About halfway down La Rambla, you hit La Boqueria.  This is a large public market that originated several centuries ago.  Here is my eldest, looking all gangsta or maybe mafiaesque in her hat and shades.  I admit it - I'm just jealous because she can wear leggings and look cute while my thighs would resemble overstuffed sausage casings.  I have a firm belief that if you need to purchase leggings in any size involving double digits, then you should probably just stick with jeans.

But I digress.  The now-permanent stalls of La Boqueria were filled with vendors hawking fruits, veggies, cheeses, olives, meats, spices and freshly prepared meals.  It was a great place to grab a quick bite to eat as long as you didn't mind consuming it on your feet.  They had a zillion different fresh fruit juice concoctions that looked like a rainbow all lined up in ice.  

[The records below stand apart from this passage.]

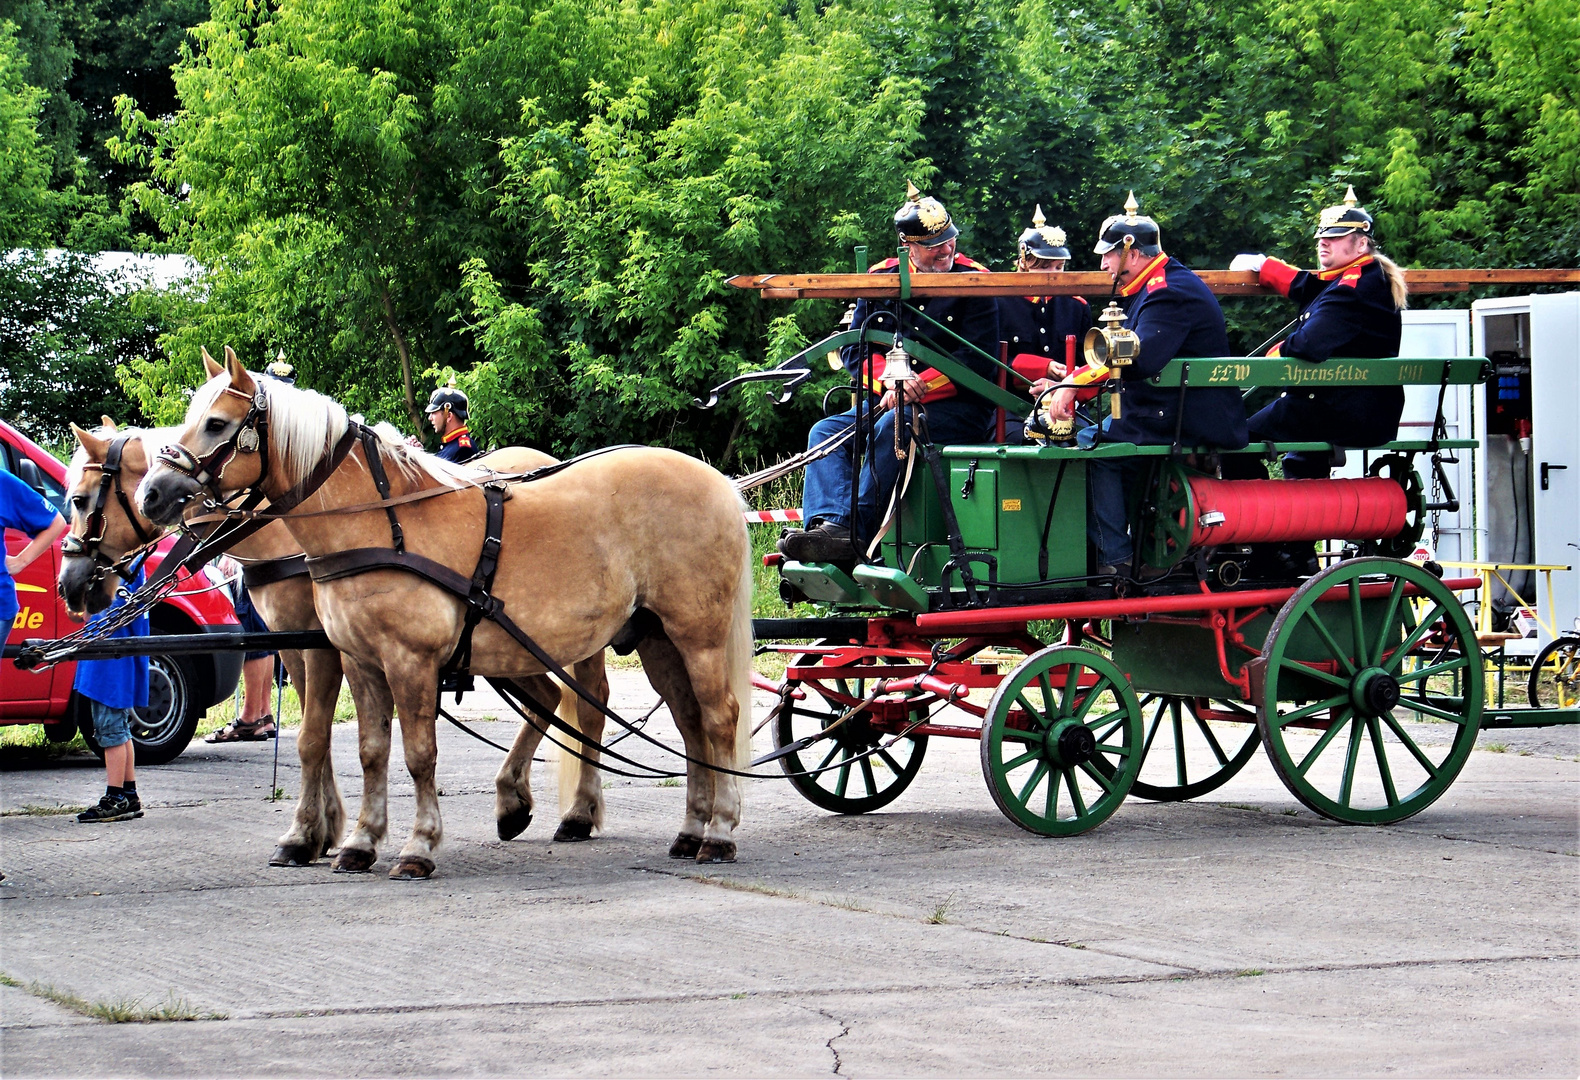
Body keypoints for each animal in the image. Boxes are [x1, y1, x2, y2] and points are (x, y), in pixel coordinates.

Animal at [63, 391, 603, 865]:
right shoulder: (299, 648)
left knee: (589, 703)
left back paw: (577, 812)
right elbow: (317, 732)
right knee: (549, 698)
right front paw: (326, 829)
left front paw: (313, 832)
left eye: (81, 499)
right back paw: (515, 802)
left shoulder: (324, 648)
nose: (71, 586)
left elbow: (316, 735)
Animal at [139, 353, 755, 877]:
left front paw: (416, 845)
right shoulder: (360, 661)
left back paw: (719, 832)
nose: (151, 495)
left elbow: (417, 754)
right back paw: (689, 828)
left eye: (216, 423)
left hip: (695, 635)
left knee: (716, 717)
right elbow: (370, 751)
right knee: (688, 721)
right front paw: (360, 841)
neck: (379, 523)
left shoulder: (408, 661)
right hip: (656, 639)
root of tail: (719, 482)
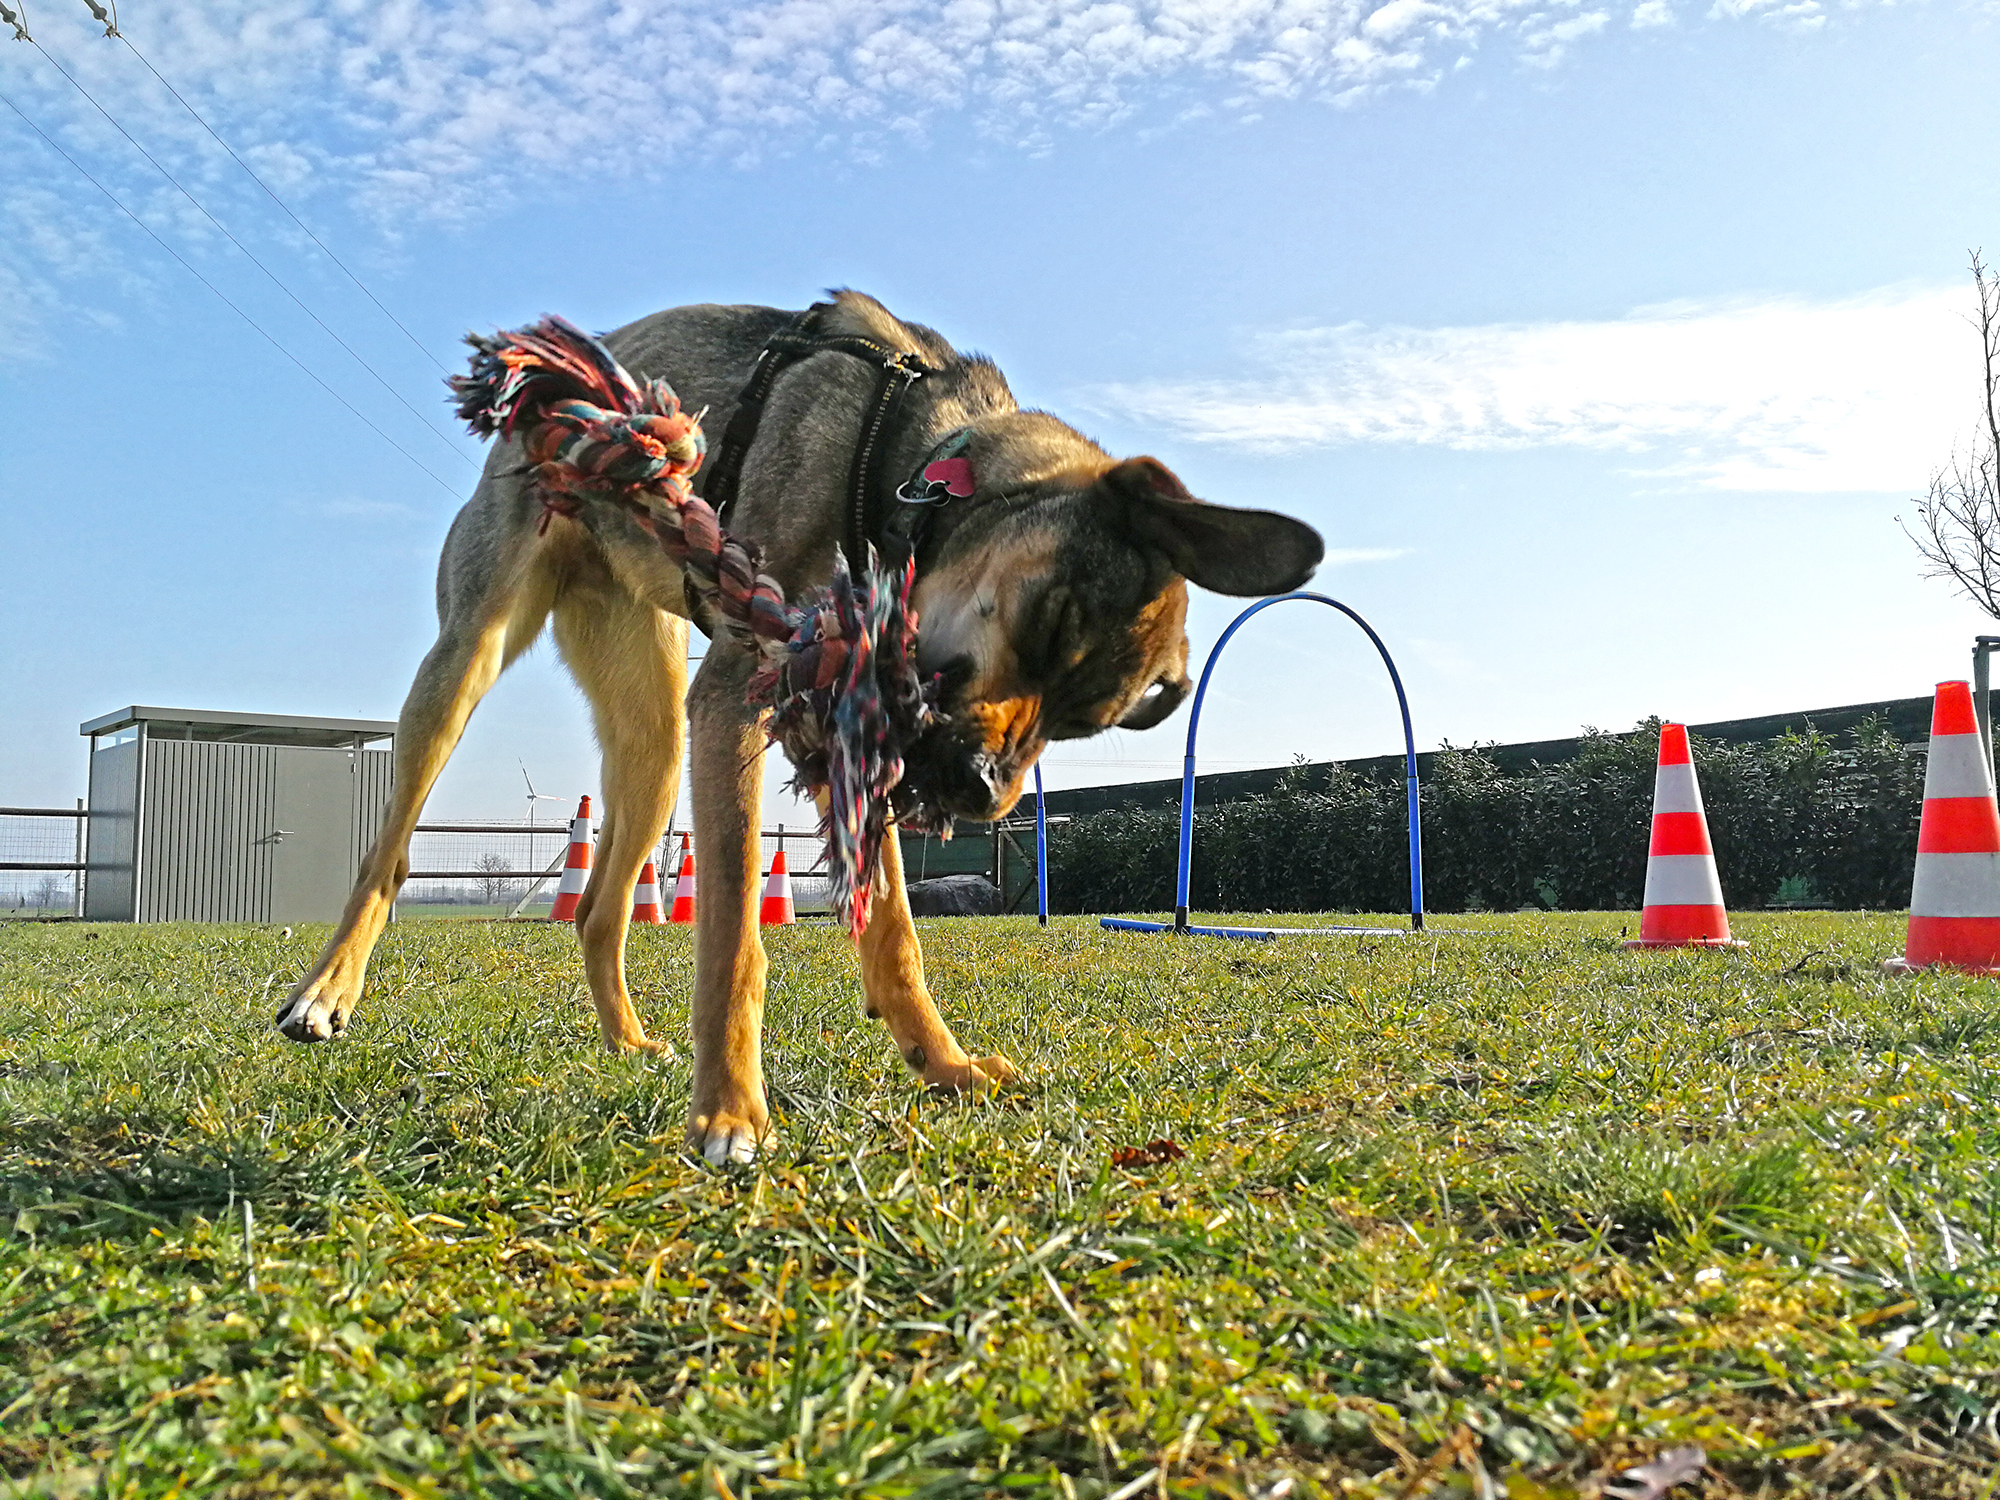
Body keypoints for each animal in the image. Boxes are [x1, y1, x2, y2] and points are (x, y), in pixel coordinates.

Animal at [274, 290, 1320, 1160]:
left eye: (1081, 724)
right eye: (1053, 621)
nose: (984, 791)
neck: (907, 474)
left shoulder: (860, 736)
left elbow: (895, 932)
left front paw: (943, 1066)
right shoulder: (747, 698)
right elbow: (735, 935)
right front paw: (730, 1113)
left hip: (656, 736)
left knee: (603, 907)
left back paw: (627, 1040)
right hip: (469, 659)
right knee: (388, 856)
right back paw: (325, 994)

The most impressive thing I saw in Barcelona was Gaudi's magnum opus, the Sagrada Familia.  It has been under construction since before Gaudi died in 1926.  Churches are kinda like bellybuttons - every city, town, hamlet or wide spot in the road has one.  However, this church was quite distinctive, particularly the interior.  All of the columns were leaning and it reminded me of a cave.

We enjoyed our time in Barcelona, eating tapas and doing a bit of shoe shopping along the way.  It can't always be about historically significant things, especially when it's a group of ladies without their menfolk.  My significant other would have had a fit when we spent a good chunk of time nosing through that scarf store.  Or the cool leather place with purses and these darling ballerina flats in every color of the rainbow.  That was all they sold - handmade Spanish leather flats.  He would have needed a straight jacket when we hit that third shoe store, or was it a fourth one, admiring the rows and rows of strappy sandals and chunky wedges.

The girls seemed to really enjoy themselves.  I ran across the following pics when I was looking for some to include in this blogpost.

What's with the foot/shoe pics?  My daughter takes pics of her feet while she captures shots of my funky ears or wide load butt for posterity?  

Yes, folks that would be cava (sparkling wine produced in northern Spain), which is totally legal for 16-yr-olds to sip in Europe.  So Menja be, caga fort i no gintuis por a la mort!  This is a traditional Catalan toast that loosely translates into English as eat well, poop strongly and do not be afraid of death.  How about we just stick with Cheers to our fabulous stay in Barcelona.